I finally decided that most every old thing (that fits well in my home) belonged to someone’s grandmother, it doesn’t have to be my personal grandmother. And no grandmother would want you to be uncomfortable because of their stuff.
Great advice!! I’ve always been a little afraid of antiques but after inheriting a beautiful hope chest I met my fear head on and it is now a sideboard of sorts. It is behind our couch in our apartment and helps separate the “living room” from the “dining room” since they are in the same space. I’ve also taken some sentimental pieces from family members that aren’t antiques but they are sentimental pieces and a fresh coat of paint or refinishing hasn’t hurt any feelings yet!
Great article! I have a current design predicament involving a beautiful LARGE (as in 8 feet tall and 10 feet wide) buffet/wall unit inherited from my husband’s German grandmother.

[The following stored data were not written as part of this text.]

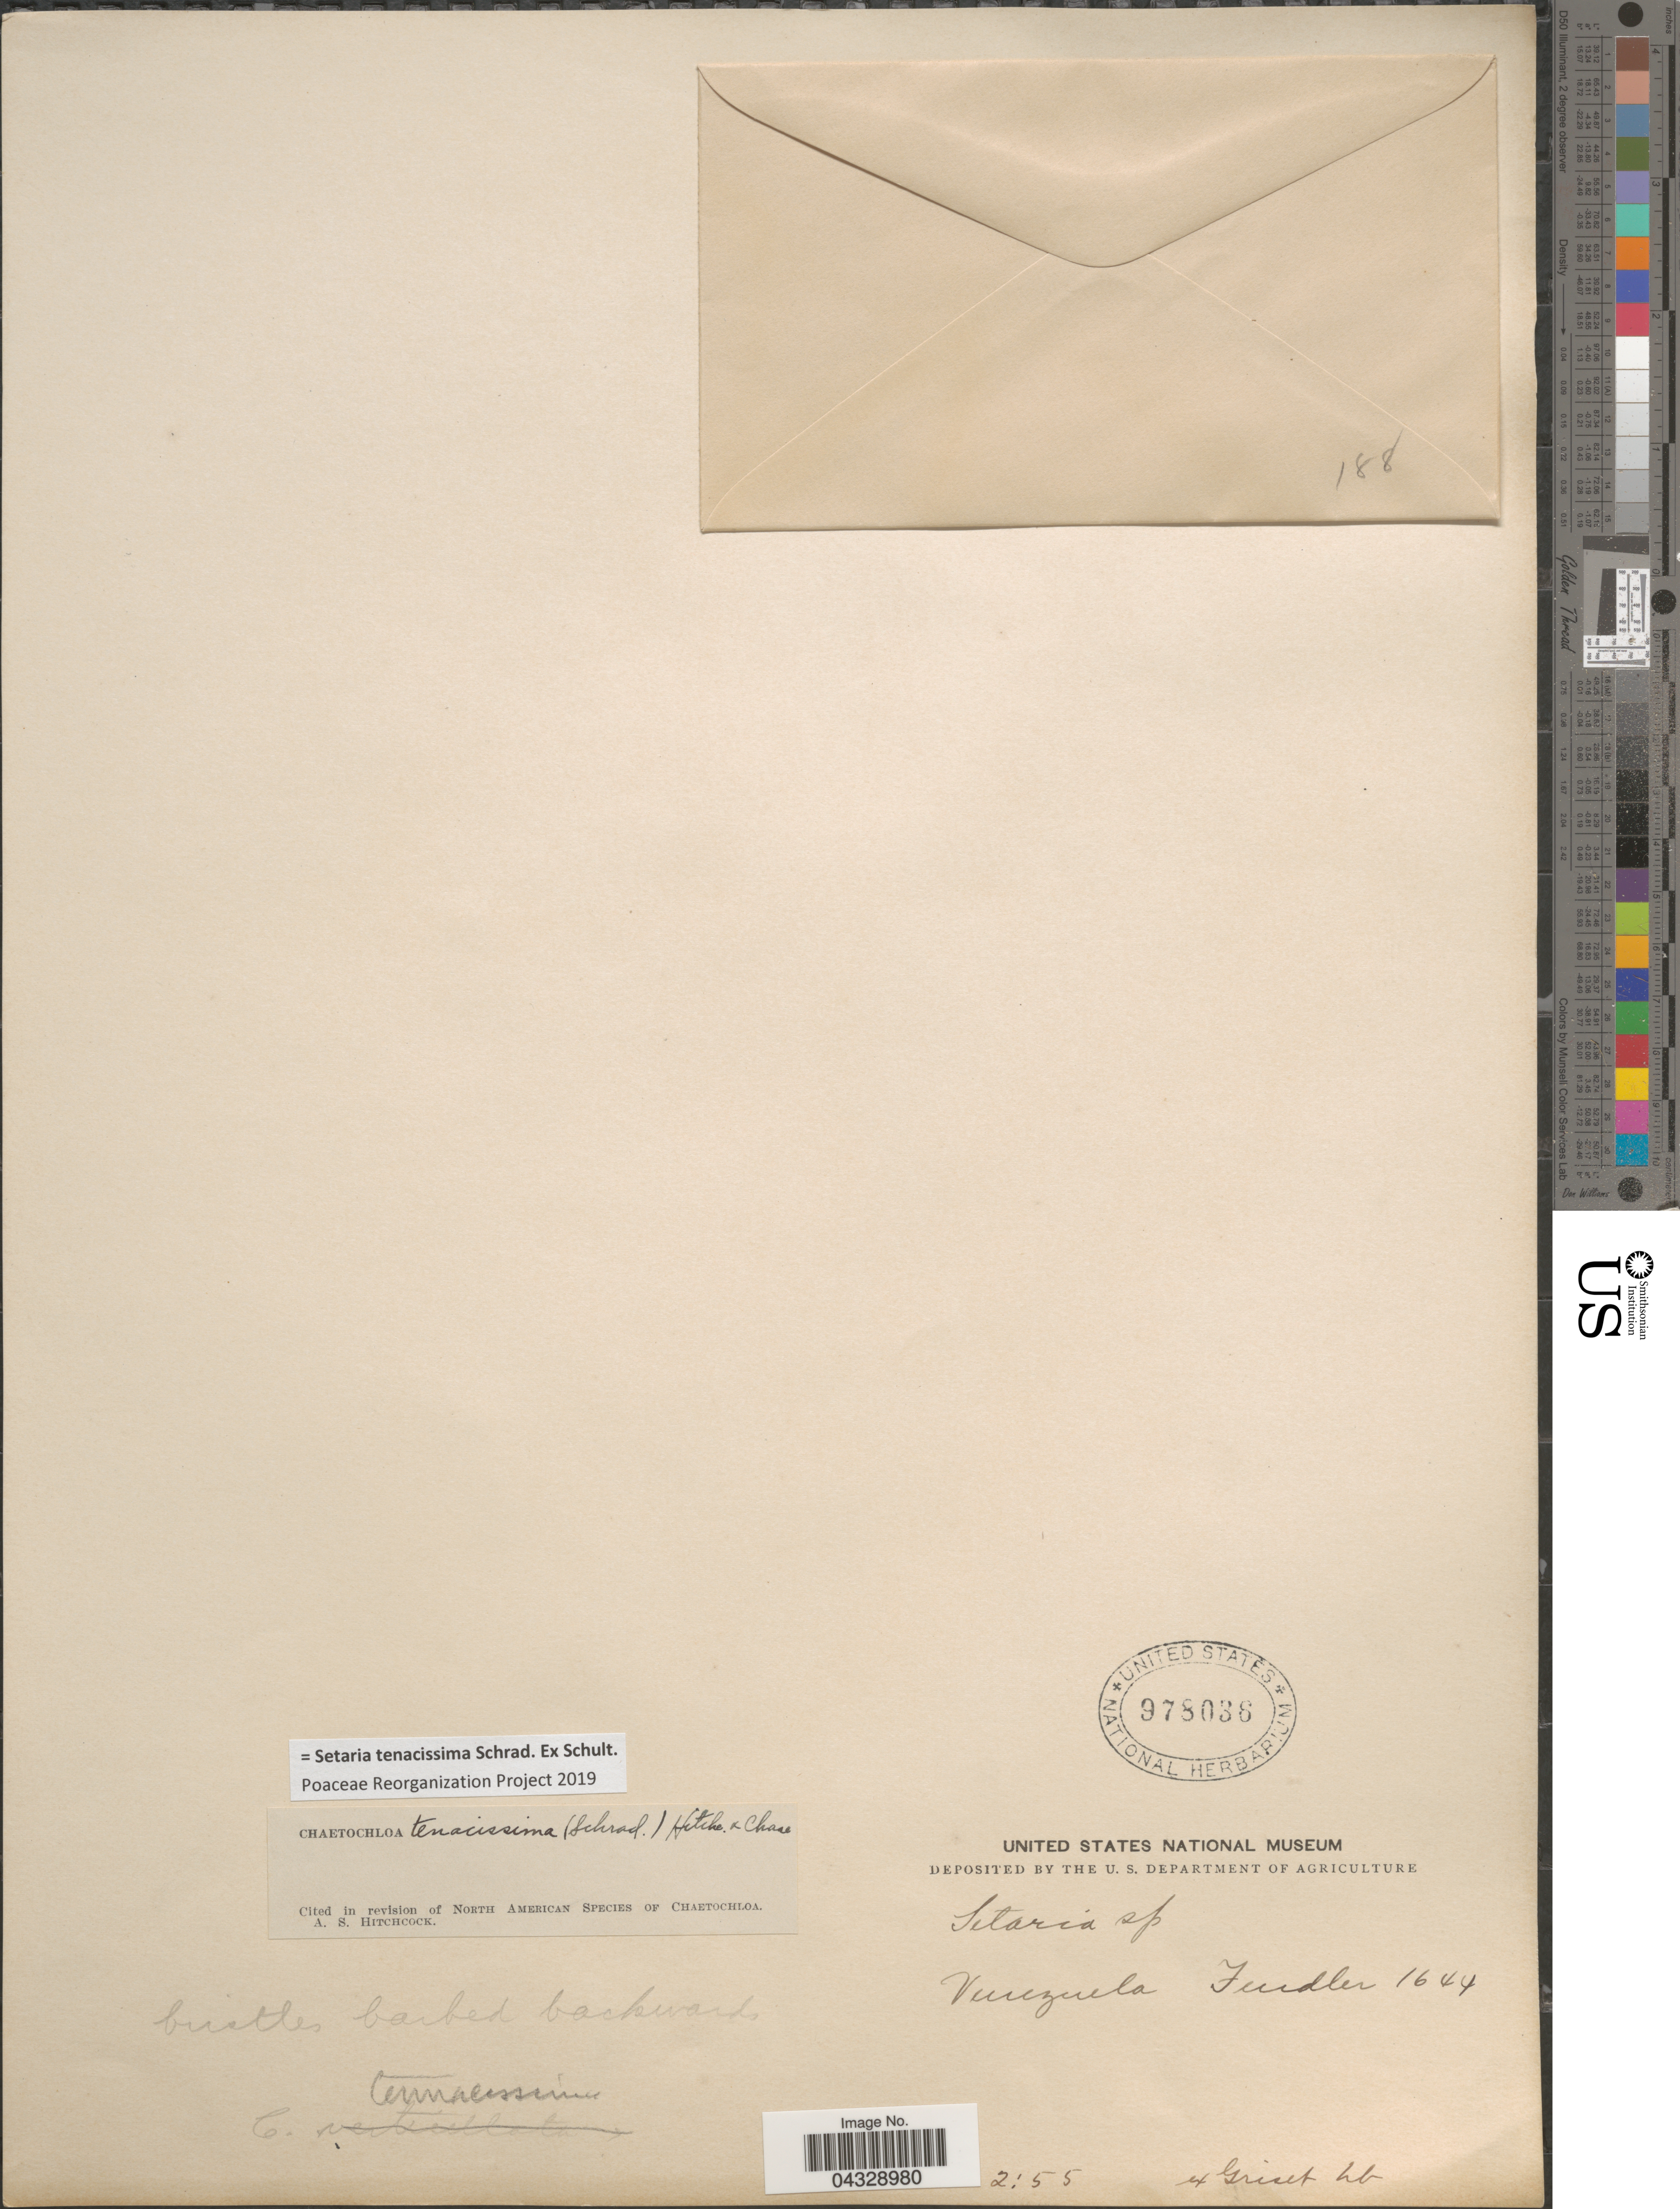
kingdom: Plantae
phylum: Tracheophyta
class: Liliopsida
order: Poales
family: Poaceae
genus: Setaria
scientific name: Setaria tenacissima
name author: Schrad. ex Schult.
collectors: -. Fendler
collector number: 1644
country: Venezuela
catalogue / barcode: US 978036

The piece is dated to the late 1700s, with a dark (almost black) stain, ornate hand carvings, and leaded glass. The piece definitely has a presence, and I love it. However, I am having a hard time with my existing dining room set up. How do I compliment such a distinct piece without competing? I would be happy to share photos with anyone with ideas :)
Kim – shoot me a pic of it and we can talk about it on my blog and see how we can help you….
I am also a lover of vintage and antique pieces and feel honored to have them in my house. This is a great article with lots of good tips. I think one of the freshest ways to use antiques is to a pair them with neutrals, which you can see in most of the pictures. Reupholster stuffy, silk florals with white or oatmeal linen. Use white paint as a backdrop. Or use them with a bold color, like the bright red chairs shown, or a piece of modern art. I also think finding a way to use black in the composition lends a modern edge too.
Just popped in to peruse all the beauties and be inspired!
Loved this post mixing in antiques!
Just a quick thank you before I run back to work.
I love using antiques the way they were meant–which is why I love the big sturdy pieces, I hate worrying about things, so I just try to stick with pieces that are strong, so I don’t have to! This was a great, helpful post. Especially the tip about creating a backdrop.
Hi Courtney and Kate! Thanks for publishing my question, I feel like a celebrity! haha. I finally got around to reading this and can definitely use some of the ideas in this article. I may be emailing Courtney a pic of the piece for some suggestions, though I think Kate has a similar piece somewhere in her house? (antique buffet with pics above?) Anyway, thanks again for this!!!
Just found this blog and love love love the use of old and new. I too have many treasures that have been passed down to me. Mixing it up and using the unexpected is so much fun. A sparkle here and some dents there make it all better.